## What is expected
Write out every line of text in the entries below verbatim, omitting the picture markers.

Text extractions by page:

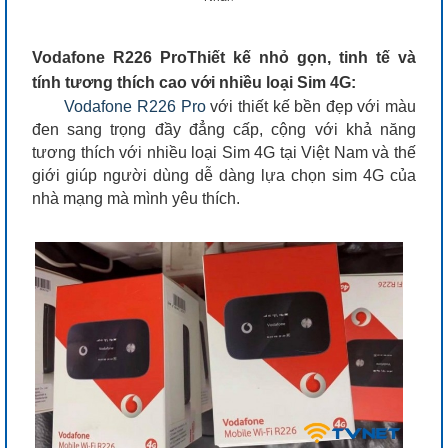
Vodafone R226 ProThiết kế nhỏ gọn, tinh tế và
tính tương thích cao với nhiều loại Sim 4G:
Vodafone R226 Pro
với thiết kế bền đẹp với màu
đen sang trọng đầy đẳng cấp, cộng với khả năng
tương thích với nhiều loại Sim 4G tại Việt Nam và thế
giới giúp người dùng dễ dàng lựa chọn sim 4G của
nhà mạng mà mình yêu thích.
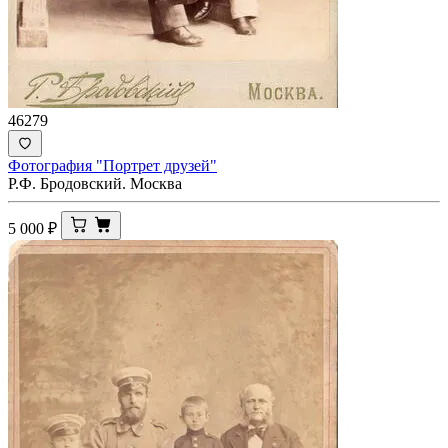
46279
Фотография "Портрет друзей"
Р.Ф. Бродовский. Москва
5 000
₽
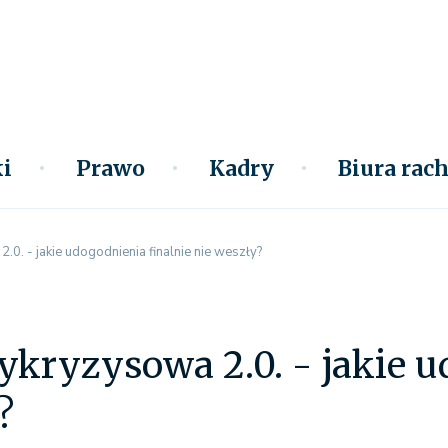
i
Prawo
Kadry
Biura ra
.0. - jakie udogodnienia finalnie nie weszły?
ykryzysowa 2.0. - jakie u
?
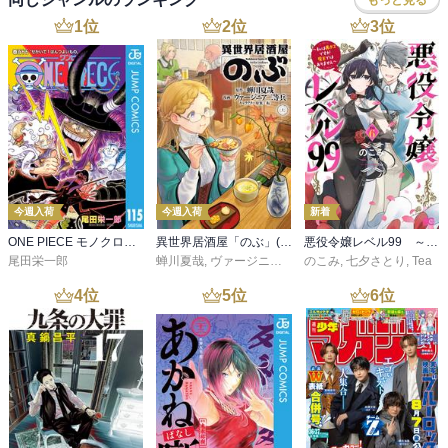
1
位
2
位
3
位
今週入荷
今週入荷
新着
ONE PIECE モノクロ版 115
異世界居酒屋「のぶ」(22)
悪役令嬢レベル99 ～私は裏ボスですが魔王ではありません～ その６
尾田栄一郎
蝉川夏哉
,
ヴァージニア二等兵
のこみ
,
転
,
七夕さとり
,
Tea
4
位
5
位
6
位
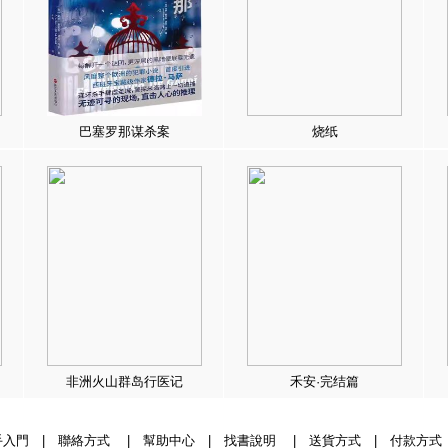
巴塞罗那谋杀案
烧纸
非洲火山群岛行医记
禾安·完结篇
手入門
|
聯絡方式
|
幫助中心
|
找書說明
|
送貨方式
|
付款方式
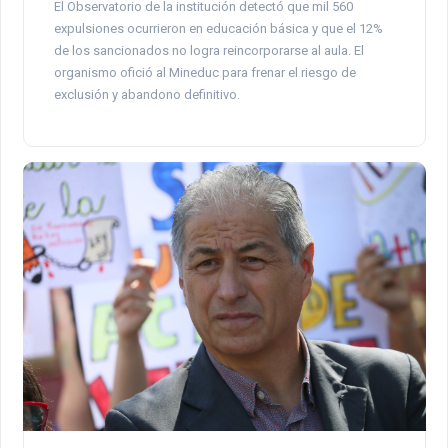
El Observatorio de la institución detectó que mil 560
expulsiones ocurrieron en educación básica y que el 12%
de los sancionados no logra reincorporarse al aula. El
organismo ofició al Mineduc para frenar el riesgo de
exclusión y abandono definitivo.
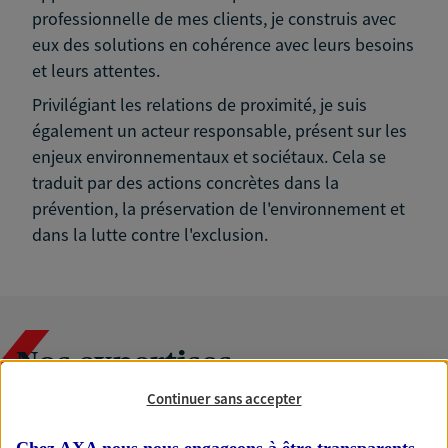
professionnelle de mes clients, je construis avec
eux des solutions en cohérence avec leurs besoins
et leurs attentes.
Privilégiant les relations de proximité, je suis
également un acteur responsable, présent sur les
enjeux environnementaux et sociétaux. Cela se
traduit par des actions concrètes dans la
prévention, la préservation de l'environnement et
dans la lutte contre l'exclusion.
Nos expertises
Continuer sans accepter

## Answer space
Vodafone R226 ProThiết kế nhỏ gọn, tinh tế và
tính tương thích cao với nhiều loại Sim 4G:
Vodafone R226 Pro
với thiết kế bền đẹp với màu
đen sang trọng đầy đẳng cấp, cộng với khả năng
tương thích với nhiều loại Sim 4G tại Việt Nam và thế
giới giúp người dùng dễ dàng lựa chọn sim 4G của
nhà mạng mà mình yêu thích.
46279
Фотография "Портрет друзей"
Р.Ф. Бродовский. Москва
5 000
₽
i
Prawo
Kadry
Biura ra
.0. - jakie udogodnienia finalnie nie weszły?
ykryzysowa 2.0. - jakie u
?
1
位
2
位
3
位
今週入荷
今週入荷
新着
ONE PIECE モノクロ版 115
異世界居酒屋「のぶ」(22)
悪役令嬢レベル99 ～私は裏ボスですが魔王ではありません～ その６
尾田栄一郎
蝉川夏哉
,
ヴァージニア二等兵
のこみ
,
転
,
七夕さとり
,
Tea
4
位
5
位
6
位
巴塞罗那谋杀案
烧纸
非洲火山群岛行医记
禾安·完结篇
手入門
|
聯絡方式
|
幫助中心
|
找書說明
|
送貨方式
|
付款方式
El Observatorio de la institución detectó que mil 560
expulsiones ocurrieron en educación básica y que el 12%
de los sancionados no logra reincorporarse al aula. El
organismo ofició al Mineduc para frenar el riesgo de
exclusión y abandono definitivo.
professionnelle de mes clients, je construis avec
eux des solutions en cohérence avec leurs besoins
et leurs attentes.
Privilégiant les relations de proximité, je suis
également un acteur responsable, présent sur les
enjeux environnementaux et sociétaux. Cela se
traduit par des actions concrètes dans la
prévention, la préservation de l'environnement et
dans la lutte contre l'exclusion.
Nos expertises
Continuer sans accepter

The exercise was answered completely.